### What you have to do
Scan the lines below; pull out those with "Format".

(Data records)
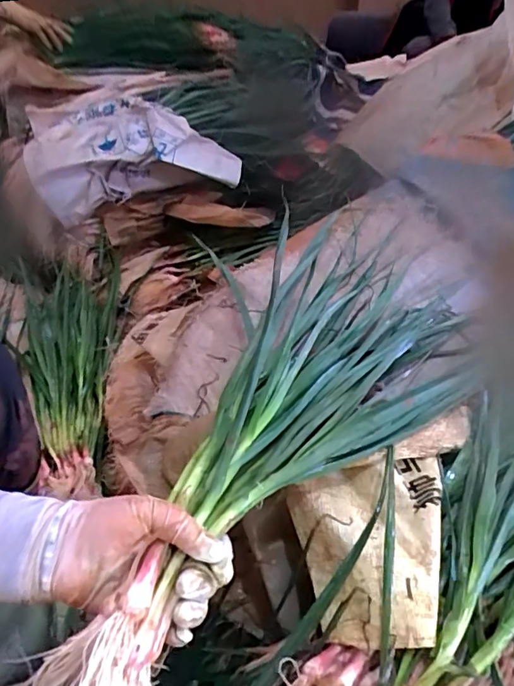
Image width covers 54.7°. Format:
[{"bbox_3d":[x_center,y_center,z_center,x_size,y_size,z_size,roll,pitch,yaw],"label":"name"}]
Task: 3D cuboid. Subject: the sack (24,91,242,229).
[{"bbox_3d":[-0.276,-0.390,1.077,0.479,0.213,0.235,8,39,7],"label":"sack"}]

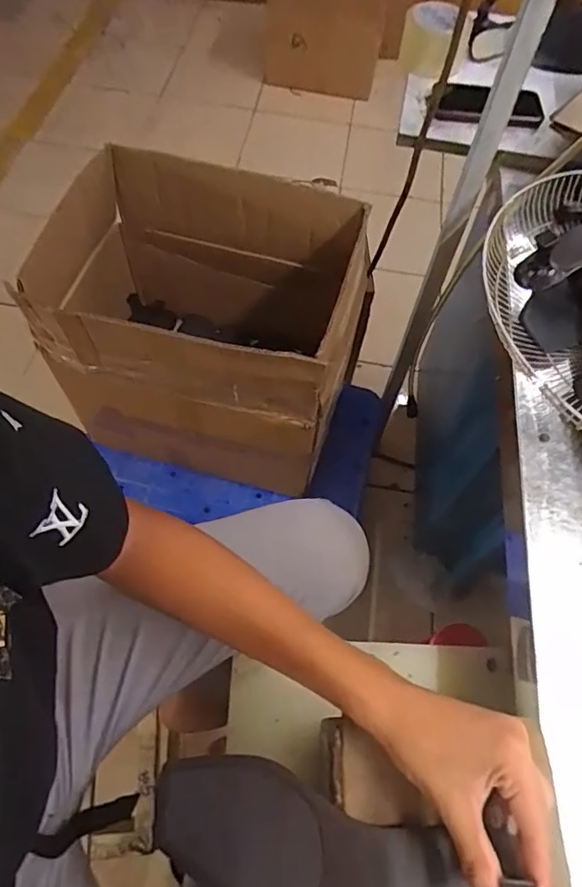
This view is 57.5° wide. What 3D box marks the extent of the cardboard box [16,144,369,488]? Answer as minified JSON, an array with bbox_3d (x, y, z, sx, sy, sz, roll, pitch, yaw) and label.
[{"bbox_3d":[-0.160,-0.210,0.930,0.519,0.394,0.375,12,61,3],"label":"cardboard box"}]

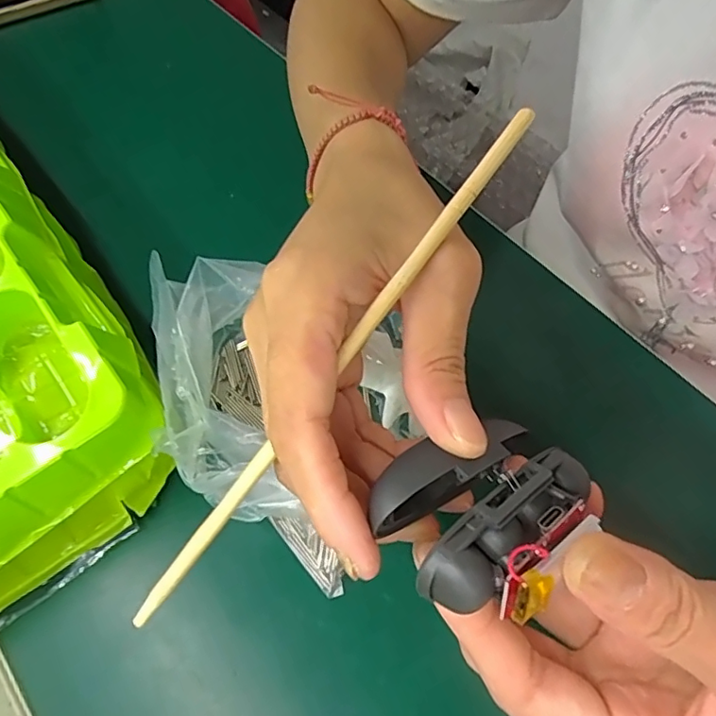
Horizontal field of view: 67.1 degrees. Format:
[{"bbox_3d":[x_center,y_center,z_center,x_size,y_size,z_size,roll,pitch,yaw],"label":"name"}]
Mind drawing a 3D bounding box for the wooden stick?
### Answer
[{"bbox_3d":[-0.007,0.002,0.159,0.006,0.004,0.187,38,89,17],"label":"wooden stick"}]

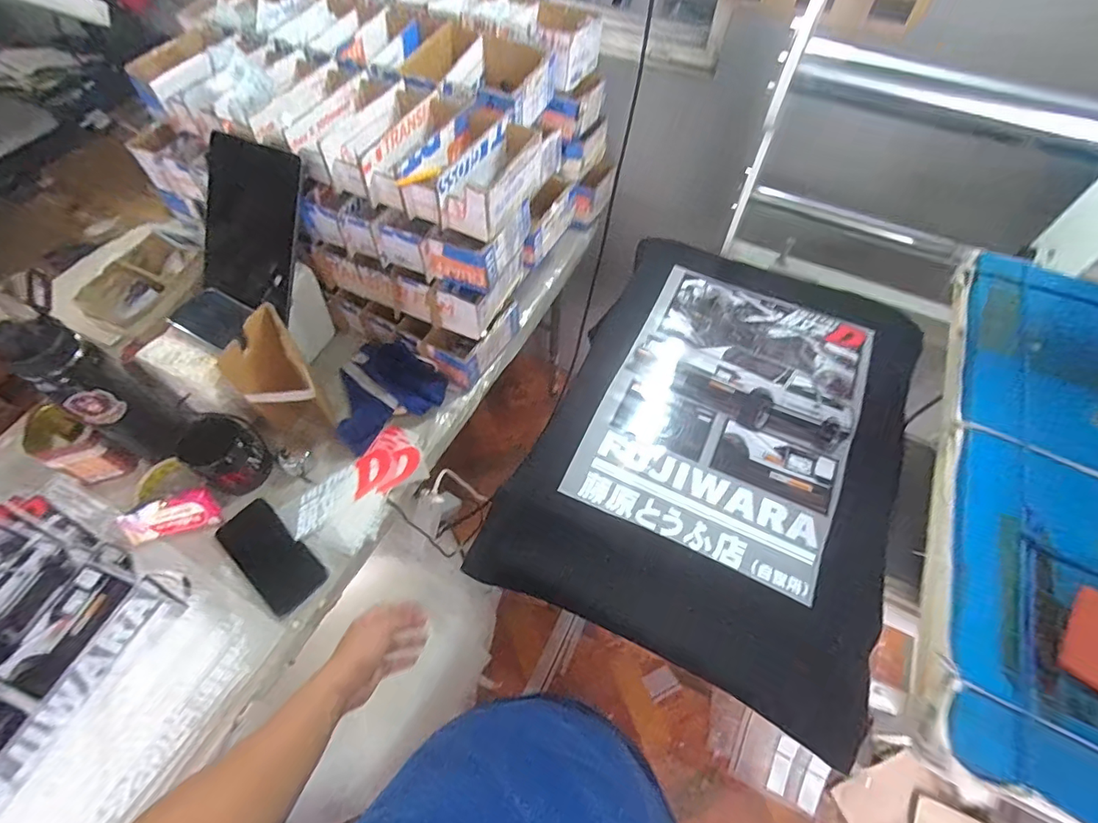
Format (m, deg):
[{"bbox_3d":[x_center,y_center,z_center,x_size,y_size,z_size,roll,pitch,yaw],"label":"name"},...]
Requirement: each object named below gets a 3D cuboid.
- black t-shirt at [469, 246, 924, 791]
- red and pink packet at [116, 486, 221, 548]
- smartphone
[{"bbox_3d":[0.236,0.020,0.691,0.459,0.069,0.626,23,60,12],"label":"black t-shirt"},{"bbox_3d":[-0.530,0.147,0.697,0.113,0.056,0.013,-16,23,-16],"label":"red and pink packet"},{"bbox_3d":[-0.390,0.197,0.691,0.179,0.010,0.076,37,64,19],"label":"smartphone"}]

### Worked solution
Image width covers 54.7°. Format:
Horizontal field of view: 67.1 degrees. Format:
Format (m, deg):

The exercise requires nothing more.